Reproduce the material word for word, from its first line up to and including the line that contains "Bügeln mit hoher Temperatur".

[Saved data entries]
..............................
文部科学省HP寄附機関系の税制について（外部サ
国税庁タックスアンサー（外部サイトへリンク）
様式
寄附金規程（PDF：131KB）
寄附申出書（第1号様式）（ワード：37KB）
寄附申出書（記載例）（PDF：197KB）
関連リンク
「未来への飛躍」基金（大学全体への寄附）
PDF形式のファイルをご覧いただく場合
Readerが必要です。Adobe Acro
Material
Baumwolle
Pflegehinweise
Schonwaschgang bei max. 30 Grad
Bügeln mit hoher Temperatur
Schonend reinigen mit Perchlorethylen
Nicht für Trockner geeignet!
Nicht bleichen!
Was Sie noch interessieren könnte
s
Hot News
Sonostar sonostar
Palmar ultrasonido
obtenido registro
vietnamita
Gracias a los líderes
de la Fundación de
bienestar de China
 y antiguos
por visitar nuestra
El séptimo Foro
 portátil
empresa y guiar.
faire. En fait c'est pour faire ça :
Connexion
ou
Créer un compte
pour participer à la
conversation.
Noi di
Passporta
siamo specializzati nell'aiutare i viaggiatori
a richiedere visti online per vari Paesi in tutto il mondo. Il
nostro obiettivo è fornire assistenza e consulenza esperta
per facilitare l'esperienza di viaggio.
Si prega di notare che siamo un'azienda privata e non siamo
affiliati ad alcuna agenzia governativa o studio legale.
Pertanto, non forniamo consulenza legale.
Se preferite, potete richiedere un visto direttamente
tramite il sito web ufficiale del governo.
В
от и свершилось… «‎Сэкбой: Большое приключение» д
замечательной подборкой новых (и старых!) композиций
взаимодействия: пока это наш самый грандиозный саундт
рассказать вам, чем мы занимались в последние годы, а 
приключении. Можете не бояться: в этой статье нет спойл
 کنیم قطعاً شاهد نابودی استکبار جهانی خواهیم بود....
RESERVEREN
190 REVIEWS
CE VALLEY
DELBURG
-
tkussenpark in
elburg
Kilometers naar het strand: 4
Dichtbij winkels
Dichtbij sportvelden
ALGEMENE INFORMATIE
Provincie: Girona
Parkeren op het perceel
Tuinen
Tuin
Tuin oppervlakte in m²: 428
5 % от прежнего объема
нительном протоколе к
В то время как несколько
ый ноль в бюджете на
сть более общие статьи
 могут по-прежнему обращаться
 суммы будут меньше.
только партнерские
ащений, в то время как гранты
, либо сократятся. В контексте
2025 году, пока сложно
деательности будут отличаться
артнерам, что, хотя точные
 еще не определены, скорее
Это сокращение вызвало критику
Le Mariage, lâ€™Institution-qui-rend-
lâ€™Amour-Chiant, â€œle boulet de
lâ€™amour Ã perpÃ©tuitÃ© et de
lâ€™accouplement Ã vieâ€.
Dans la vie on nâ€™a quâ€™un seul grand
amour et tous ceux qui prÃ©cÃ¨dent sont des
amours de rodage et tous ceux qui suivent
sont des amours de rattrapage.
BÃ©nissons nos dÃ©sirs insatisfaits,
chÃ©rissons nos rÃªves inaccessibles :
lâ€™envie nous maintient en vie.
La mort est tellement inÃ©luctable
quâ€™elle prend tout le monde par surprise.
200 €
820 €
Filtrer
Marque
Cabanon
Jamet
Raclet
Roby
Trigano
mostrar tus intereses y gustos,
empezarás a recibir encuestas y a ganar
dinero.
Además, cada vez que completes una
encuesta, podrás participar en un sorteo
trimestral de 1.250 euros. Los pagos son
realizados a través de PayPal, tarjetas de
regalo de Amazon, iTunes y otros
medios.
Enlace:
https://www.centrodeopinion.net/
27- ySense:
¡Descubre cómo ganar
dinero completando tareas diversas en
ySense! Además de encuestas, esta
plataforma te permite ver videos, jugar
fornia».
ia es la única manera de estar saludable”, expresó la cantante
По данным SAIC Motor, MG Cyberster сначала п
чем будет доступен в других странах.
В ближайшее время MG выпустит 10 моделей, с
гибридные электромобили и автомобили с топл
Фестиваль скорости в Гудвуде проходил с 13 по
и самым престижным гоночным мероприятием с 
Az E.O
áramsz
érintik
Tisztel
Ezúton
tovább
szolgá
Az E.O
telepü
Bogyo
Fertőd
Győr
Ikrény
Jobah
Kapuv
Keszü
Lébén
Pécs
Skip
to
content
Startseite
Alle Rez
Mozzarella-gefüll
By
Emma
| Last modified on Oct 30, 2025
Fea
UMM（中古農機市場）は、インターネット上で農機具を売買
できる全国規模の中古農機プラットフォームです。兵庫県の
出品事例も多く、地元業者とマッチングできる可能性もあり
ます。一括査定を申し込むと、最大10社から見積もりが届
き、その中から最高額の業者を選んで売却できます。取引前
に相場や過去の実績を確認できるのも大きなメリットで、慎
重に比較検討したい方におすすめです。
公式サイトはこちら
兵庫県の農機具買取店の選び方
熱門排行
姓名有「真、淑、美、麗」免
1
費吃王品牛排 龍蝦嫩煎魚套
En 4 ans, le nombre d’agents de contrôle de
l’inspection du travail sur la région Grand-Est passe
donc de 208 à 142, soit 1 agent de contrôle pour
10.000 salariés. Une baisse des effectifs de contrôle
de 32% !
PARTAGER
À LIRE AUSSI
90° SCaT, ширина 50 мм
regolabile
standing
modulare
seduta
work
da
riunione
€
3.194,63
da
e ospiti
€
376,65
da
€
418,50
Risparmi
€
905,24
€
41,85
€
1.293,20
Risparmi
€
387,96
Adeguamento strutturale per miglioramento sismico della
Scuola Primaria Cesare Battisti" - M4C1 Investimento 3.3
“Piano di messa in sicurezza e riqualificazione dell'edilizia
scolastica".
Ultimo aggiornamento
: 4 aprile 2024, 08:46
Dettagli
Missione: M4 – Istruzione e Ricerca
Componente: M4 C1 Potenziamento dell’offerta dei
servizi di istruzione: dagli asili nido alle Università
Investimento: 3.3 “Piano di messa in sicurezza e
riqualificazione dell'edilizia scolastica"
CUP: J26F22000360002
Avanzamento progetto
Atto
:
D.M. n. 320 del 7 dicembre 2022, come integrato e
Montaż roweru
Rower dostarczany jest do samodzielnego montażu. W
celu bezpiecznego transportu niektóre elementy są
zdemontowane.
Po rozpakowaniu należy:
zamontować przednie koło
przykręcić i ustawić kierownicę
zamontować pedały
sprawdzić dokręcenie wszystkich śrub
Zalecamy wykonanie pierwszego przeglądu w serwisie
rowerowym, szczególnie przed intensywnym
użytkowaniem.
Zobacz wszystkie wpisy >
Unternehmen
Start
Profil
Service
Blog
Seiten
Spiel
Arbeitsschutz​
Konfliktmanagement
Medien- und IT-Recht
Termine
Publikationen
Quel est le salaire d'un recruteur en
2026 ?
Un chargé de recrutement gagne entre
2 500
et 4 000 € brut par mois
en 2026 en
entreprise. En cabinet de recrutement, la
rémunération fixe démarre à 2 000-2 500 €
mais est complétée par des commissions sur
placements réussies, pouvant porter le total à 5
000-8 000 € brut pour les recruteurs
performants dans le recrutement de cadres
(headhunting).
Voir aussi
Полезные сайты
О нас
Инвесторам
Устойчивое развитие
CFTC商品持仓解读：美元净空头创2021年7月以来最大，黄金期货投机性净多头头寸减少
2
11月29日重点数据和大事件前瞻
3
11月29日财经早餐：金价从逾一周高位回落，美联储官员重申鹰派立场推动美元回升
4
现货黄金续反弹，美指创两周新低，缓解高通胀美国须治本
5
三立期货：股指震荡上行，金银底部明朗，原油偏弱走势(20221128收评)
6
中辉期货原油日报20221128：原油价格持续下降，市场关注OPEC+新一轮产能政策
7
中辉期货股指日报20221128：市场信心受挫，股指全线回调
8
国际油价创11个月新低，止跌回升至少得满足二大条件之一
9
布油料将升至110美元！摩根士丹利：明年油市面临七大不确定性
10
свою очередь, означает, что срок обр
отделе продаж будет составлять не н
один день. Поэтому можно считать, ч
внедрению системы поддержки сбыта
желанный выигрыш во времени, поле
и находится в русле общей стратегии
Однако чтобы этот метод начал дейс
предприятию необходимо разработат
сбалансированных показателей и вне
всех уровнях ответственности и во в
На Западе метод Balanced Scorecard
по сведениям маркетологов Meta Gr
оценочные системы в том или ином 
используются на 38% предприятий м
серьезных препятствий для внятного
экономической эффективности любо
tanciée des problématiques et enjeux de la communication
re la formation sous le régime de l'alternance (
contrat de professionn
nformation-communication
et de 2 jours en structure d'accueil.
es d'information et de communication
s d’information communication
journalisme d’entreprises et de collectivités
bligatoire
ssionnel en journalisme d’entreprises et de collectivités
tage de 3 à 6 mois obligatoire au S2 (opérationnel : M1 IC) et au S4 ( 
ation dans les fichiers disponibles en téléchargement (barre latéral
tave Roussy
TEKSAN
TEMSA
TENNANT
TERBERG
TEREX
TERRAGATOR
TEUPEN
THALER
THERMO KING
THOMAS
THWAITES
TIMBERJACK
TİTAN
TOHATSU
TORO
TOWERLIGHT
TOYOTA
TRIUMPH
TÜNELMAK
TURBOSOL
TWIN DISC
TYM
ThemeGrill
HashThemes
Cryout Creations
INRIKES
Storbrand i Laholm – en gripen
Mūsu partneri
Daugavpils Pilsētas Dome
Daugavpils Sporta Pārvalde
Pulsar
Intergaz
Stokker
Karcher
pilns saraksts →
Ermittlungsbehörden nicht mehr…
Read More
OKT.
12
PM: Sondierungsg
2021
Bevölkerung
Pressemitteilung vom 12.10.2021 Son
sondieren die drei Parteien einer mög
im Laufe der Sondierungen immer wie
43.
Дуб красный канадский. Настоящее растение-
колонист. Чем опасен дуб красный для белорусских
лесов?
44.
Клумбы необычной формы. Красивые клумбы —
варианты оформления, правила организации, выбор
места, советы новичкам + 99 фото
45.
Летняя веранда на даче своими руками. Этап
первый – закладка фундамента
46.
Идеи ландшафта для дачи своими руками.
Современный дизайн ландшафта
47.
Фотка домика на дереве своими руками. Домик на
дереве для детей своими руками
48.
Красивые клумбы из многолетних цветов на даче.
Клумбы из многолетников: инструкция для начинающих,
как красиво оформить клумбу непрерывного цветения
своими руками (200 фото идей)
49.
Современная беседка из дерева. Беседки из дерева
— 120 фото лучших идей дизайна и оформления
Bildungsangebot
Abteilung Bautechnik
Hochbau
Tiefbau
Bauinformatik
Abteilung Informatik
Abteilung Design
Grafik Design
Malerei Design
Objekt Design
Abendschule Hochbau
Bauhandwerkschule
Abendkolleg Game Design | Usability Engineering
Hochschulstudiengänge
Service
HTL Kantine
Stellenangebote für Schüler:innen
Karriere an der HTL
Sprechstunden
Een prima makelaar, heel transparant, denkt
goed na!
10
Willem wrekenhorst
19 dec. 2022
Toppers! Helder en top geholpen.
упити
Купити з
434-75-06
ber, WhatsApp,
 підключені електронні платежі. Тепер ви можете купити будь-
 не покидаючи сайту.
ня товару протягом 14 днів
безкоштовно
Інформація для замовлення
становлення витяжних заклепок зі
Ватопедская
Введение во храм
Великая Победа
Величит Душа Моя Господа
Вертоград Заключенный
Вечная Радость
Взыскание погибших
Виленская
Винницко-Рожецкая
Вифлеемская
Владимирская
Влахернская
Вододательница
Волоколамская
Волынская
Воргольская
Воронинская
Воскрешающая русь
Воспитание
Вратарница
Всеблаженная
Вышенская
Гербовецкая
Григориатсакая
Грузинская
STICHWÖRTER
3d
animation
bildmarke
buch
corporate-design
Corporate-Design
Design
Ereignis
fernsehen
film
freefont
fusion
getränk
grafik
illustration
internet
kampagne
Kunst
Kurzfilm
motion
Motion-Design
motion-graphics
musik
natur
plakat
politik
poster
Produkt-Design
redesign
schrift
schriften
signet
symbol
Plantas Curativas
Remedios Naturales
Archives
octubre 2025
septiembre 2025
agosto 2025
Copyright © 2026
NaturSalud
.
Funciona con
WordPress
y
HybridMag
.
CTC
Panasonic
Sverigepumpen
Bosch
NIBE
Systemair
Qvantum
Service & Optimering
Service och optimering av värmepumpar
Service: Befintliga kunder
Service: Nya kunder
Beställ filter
..............................
THE ANSWER –
文部科学省HP寄附機関系の税制について（外部サ
国税庁タックスアンサー（外部サイトへリンク）
様式
寄附金規程（PDF：131KB）
寄附申出書（第1号様式）（ワード：37KB）
寄附申出書（記載例）（PDF：197KB）
関連リンク
「未来への飛躍」基金（大学全体への寄附）
PDF形式のファイルをご覧いただく場合
Readerが必要です。Adobe Acro
Material
Baumwolle
Pflegehinweise
Schonwaschgang bei max. 30 Grad
Bügeln mit hoher Temperatur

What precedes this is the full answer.